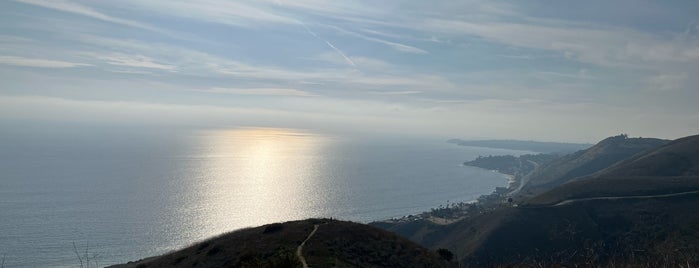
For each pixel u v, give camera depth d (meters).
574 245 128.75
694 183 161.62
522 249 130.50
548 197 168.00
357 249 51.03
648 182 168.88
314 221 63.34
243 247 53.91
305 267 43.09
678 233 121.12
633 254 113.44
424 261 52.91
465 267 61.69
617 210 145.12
———
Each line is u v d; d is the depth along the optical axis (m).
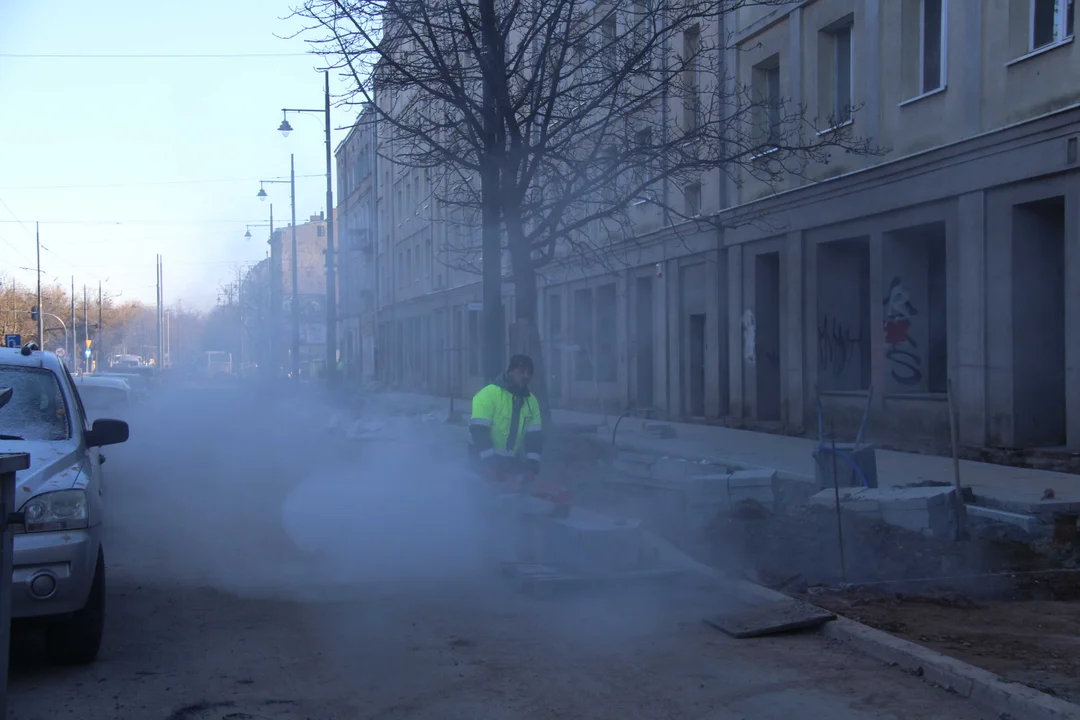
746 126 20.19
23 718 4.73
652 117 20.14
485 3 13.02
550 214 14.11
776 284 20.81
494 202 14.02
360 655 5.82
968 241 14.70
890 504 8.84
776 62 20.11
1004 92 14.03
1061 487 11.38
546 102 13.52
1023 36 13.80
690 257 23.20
———
→ **TASK REQUIREMENTS**
Retype, in the same exact form, the lines of the material above from the line holding "357 249 51.03" through the line holding "617 210 145.12".

→ **ANSWER SECTION**
357 249 51.03
648 182 168.88
314 221 63.34
243 247 53.91
305 267 43.09
678 233 121.12
633 254 113.44
424 261 52.91
465 267 61.69
617 210 145.12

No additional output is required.